— GIVEN ENTRIES —
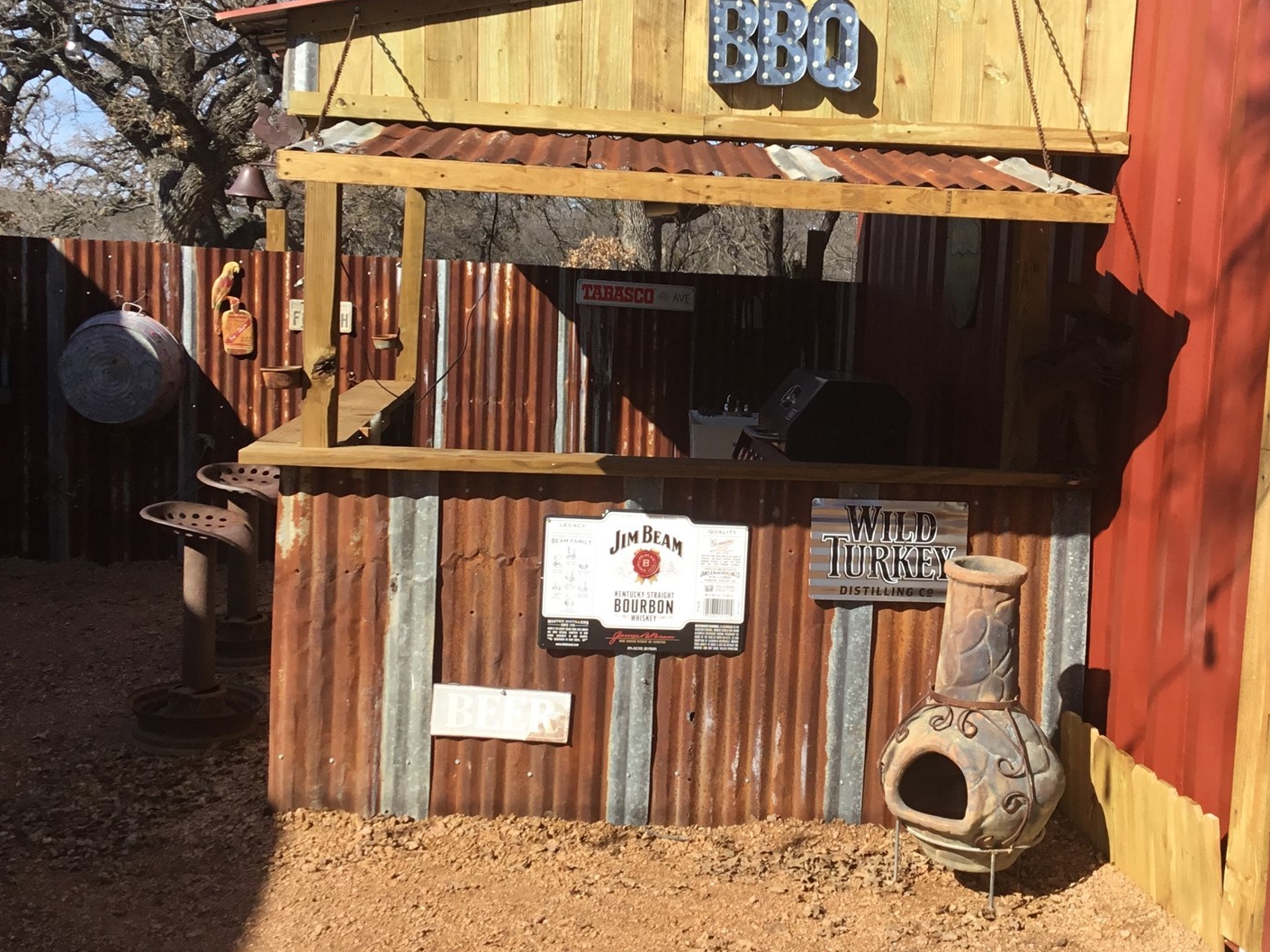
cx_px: 738
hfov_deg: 41.9
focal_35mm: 45
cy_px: 454
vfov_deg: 32.2
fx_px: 1651
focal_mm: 3.3
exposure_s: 1/1031
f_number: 2.4
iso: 25
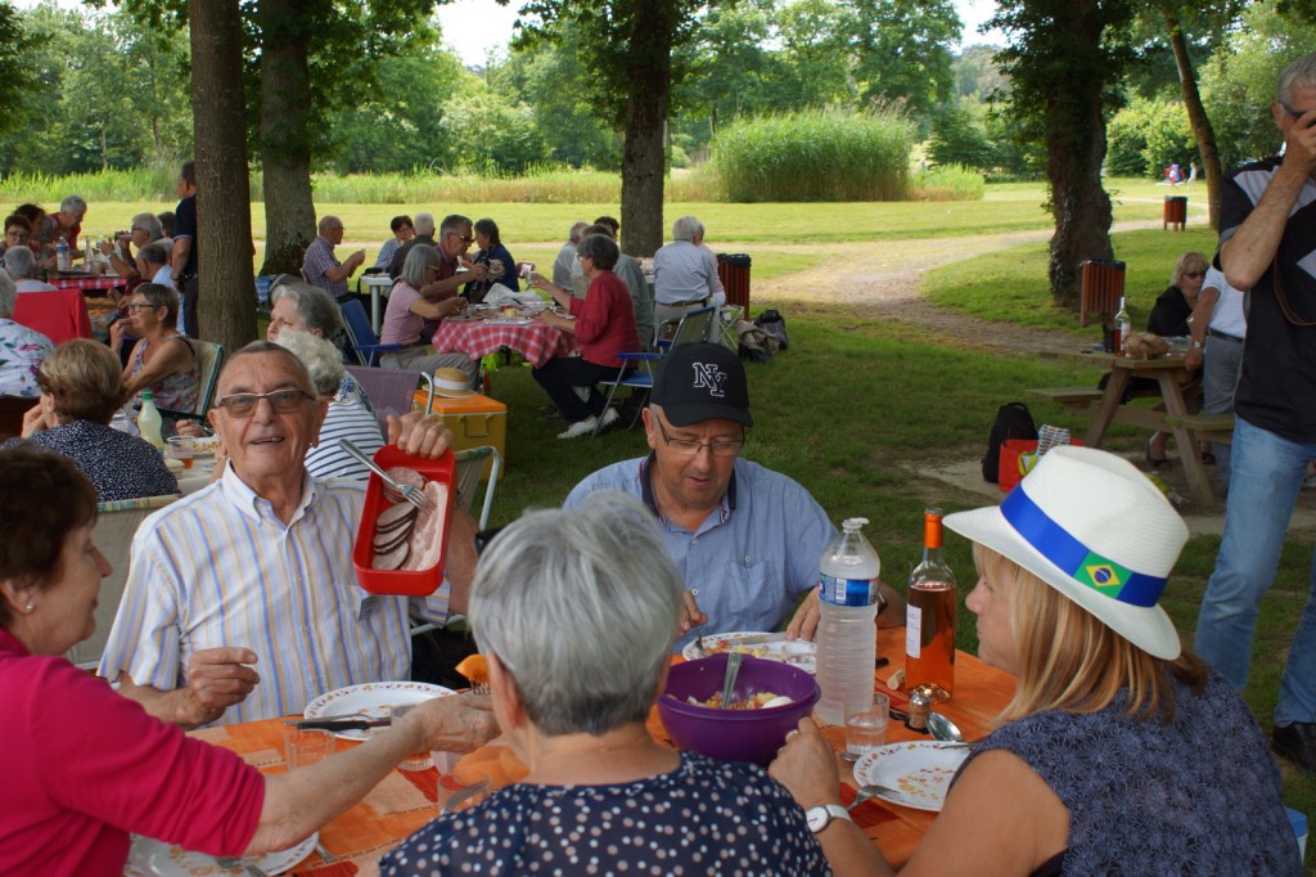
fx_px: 1535
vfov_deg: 31.9
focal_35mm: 42
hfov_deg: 46.4
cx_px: 658
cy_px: 438
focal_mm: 28
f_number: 4.5
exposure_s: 1/160
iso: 125
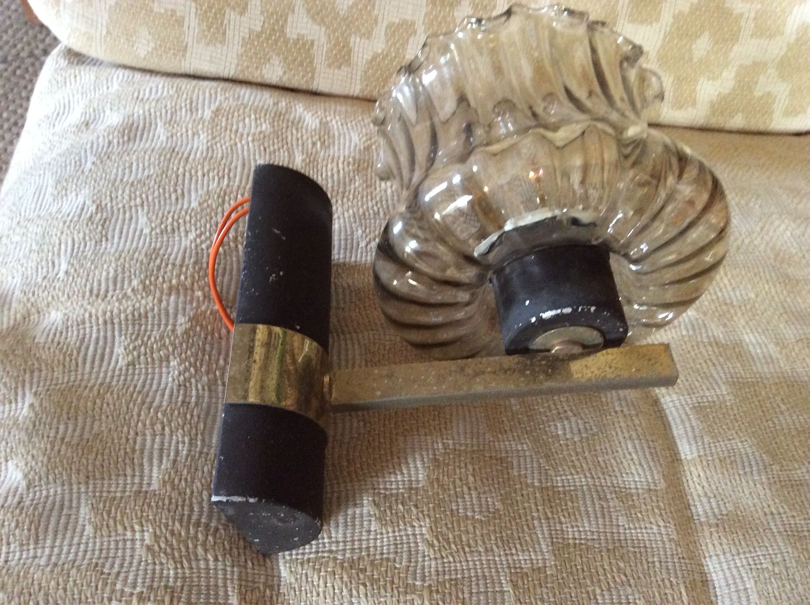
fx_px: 748
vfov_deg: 44.1
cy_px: 302
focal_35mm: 32
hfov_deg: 56.9
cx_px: 405
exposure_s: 1/25
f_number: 2.4
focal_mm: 3.3
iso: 250
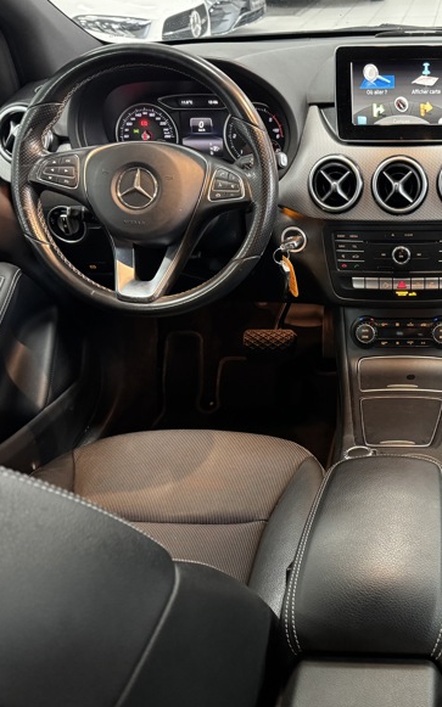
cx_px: 404
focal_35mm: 35
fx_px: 675
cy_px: 352
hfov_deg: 34.1
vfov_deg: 55.3
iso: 800
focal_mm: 6.76
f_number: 1.78
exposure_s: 1/33
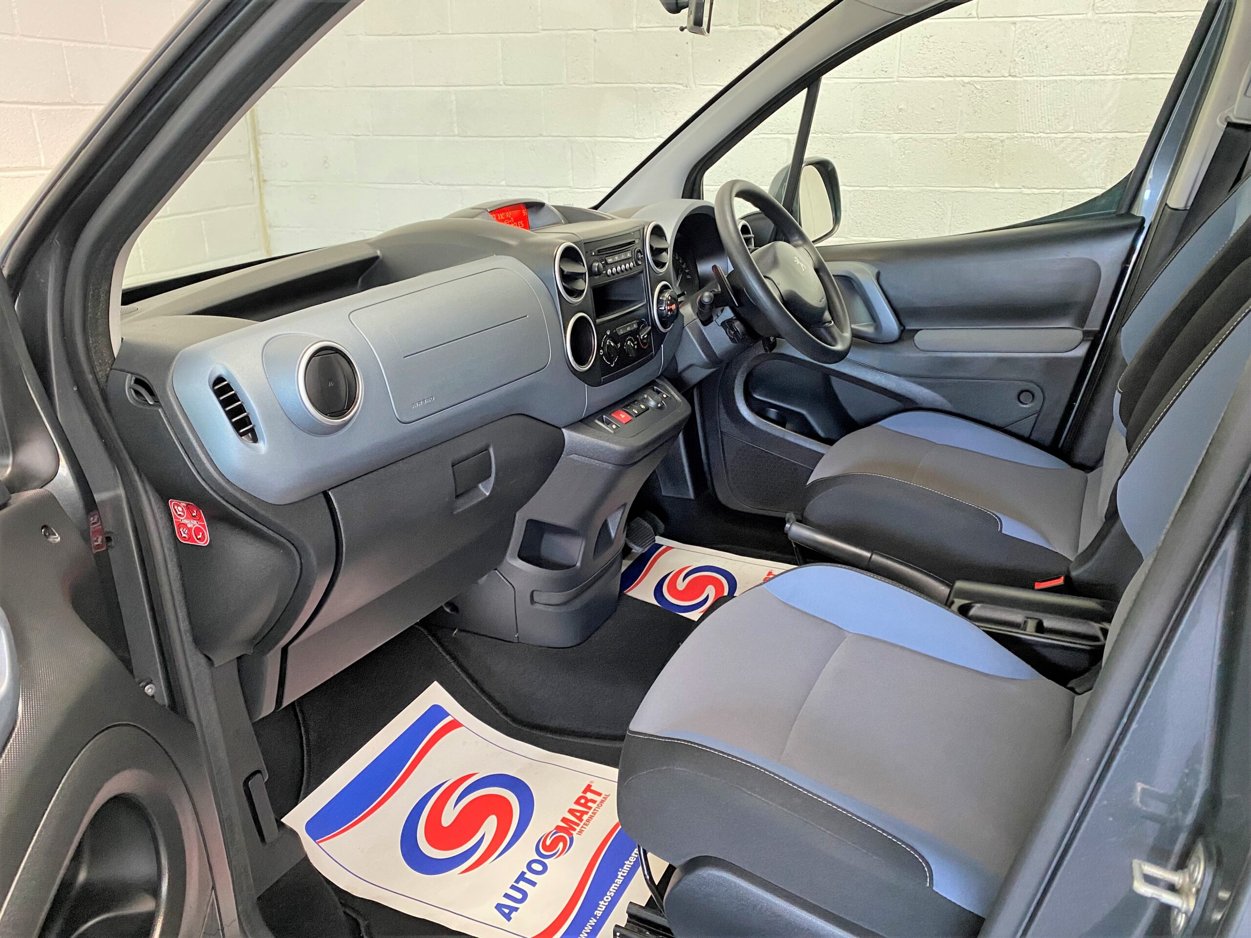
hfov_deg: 67.3
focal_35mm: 26
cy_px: 469
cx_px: 626
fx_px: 940
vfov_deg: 53.1
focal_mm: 4.25
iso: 320
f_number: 1.8
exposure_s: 1/50
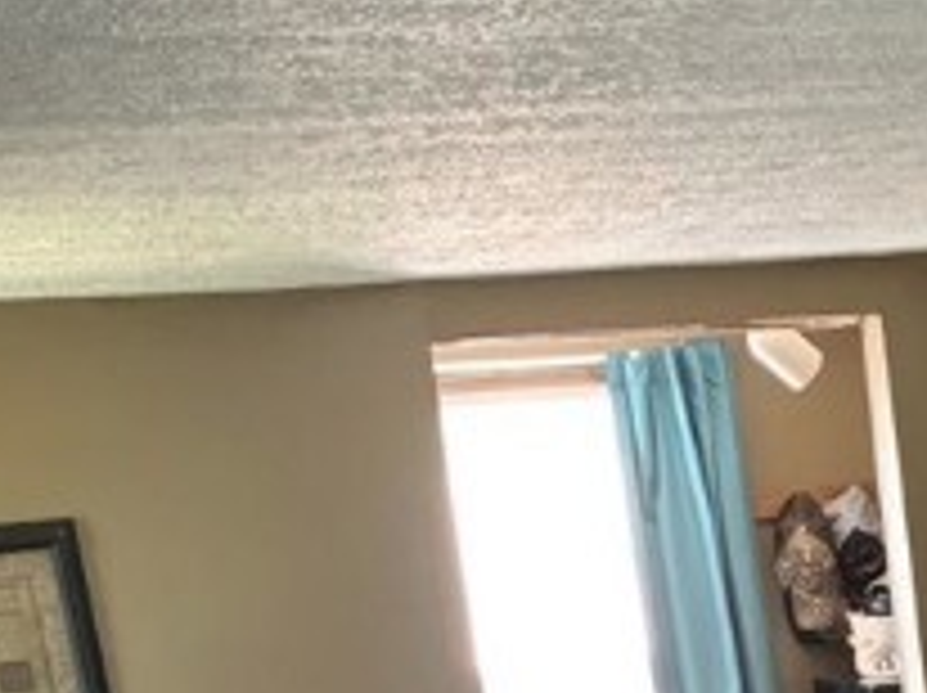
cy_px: 1242
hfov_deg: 19.1
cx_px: 1125
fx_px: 2595
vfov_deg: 13.6
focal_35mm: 97
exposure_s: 1/60
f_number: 1.8
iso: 250
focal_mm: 4.25
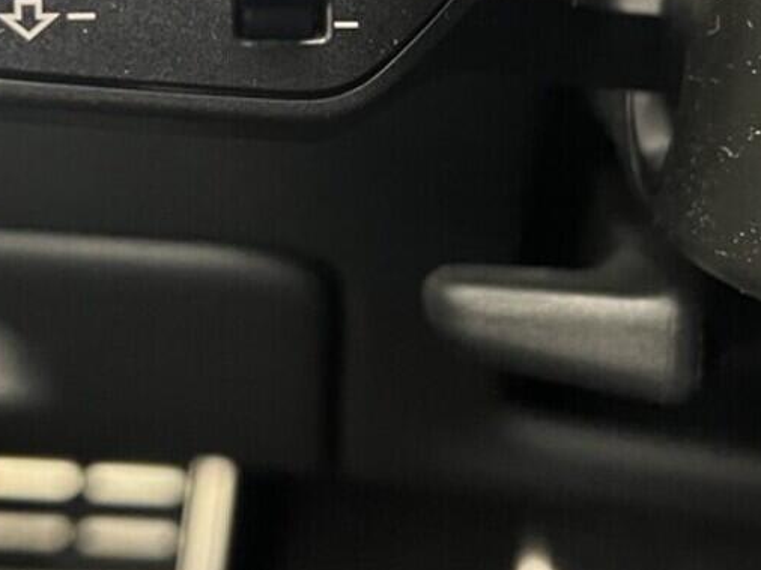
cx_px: 317
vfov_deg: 19.5
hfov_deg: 26.3
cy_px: 45
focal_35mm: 74
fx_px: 1626
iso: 500
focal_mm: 5.7
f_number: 1.5
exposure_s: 1/58
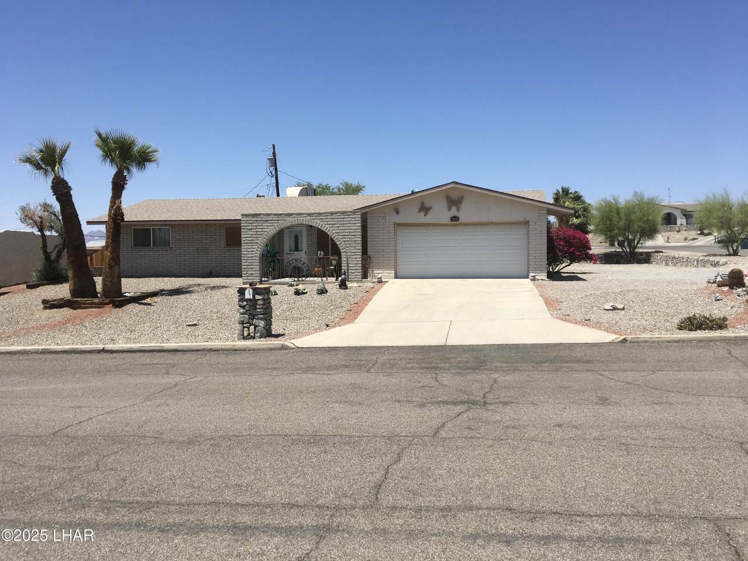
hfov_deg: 61.7
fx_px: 627
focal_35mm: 29
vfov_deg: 48.2
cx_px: 374
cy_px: 280
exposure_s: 1/2404
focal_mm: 4.15
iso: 25
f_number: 2.2
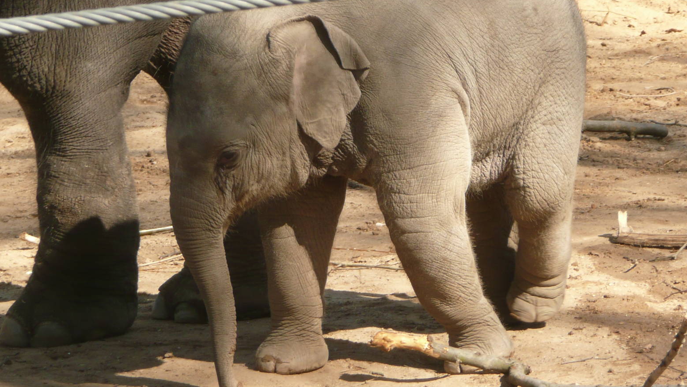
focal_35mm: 297
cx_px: 353
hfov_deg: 7.3
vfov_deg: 4.1
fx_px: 5411
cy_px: 168
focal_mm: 29.2
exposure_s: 1/160
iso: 100
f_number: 4.8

— EXERCISE BRIEF —
Every line above goes into your copy exactly; no images go in.

— RESPONSE AREA —
cx_px: 738
hfov_deg: 41.9
focal_35mm: 45
cy_px: 454
vfov_deg: 32.2
fx_px: 1651
focal_mm: 3.3
exposure_s: 1/1031
f_number: 2.4
iso: 25
fx_px: 1535
vfov_deg: 31.9
focal_35mm: 42
hfov_deg: 46.4
cx_px: 658
cy_px: 438
focal_mm: 28
f_number: 4.5
exposure_s: 1/160
iso: 125
fx_px: 748
vfov_deg: 44.1
cy_px: 302
focal_35mm: 32
hfov_deg: 56.9
cx_px: 405
exposure_s: 1/25
f_number: 2.4
focal_mm: 3.3
iso: 250
cx_px: 404
focal_35mm: 35
fx_px: 675
cy_px: 352
hfov_deg: 34.1
vfov_deg: 55.3
iso: 800
focal_mm: 6.76
f_number: 1.78
exposure_s: 1/33
hfov_deg: 67.3
focal_35mm: 26
cy_px: 469
cx_px: 626
fx_px: 940
vfov_deg: 53.1
focal_mm: 4.25
iso: 320
f_number: 1.8
exposure_s: 1/50
cy_px: 1242
hfov_deg: 19.1
cx_px: 1125
fx_px: 2595
vfov_deg: 13.6
focal_35mm: 97
exposure_s: 1/60
f_number: 1.8
iso: 250
focal_mm: 4.25
cx_px: 317
vfov_deg: 19.5
hfov_deg: 26.3
cy_px: 45
focal_35mm: 74
fx_px: 1626
iso: 500
focal_mm: 5.7
f_number: 1.5
exposure_s: 1/58
hfov_deg: 61.7
fx_px: 627
focal_35mm: 29
vfov_deg: 48.2
cx_px: 374
cy_px: 280
exposure_s: 1/2404
focal_mm: 4.15
iso: 25
f_number: 2.2
focal_35mm: 297
cx_px: 353
hfov_deg: 7.3
vfov_deg: 4.1
fx_px: 5411
cy_px: 168
focal_mm: 29.2
exposure_s: 1/160
iso: 100
f_number: 4.8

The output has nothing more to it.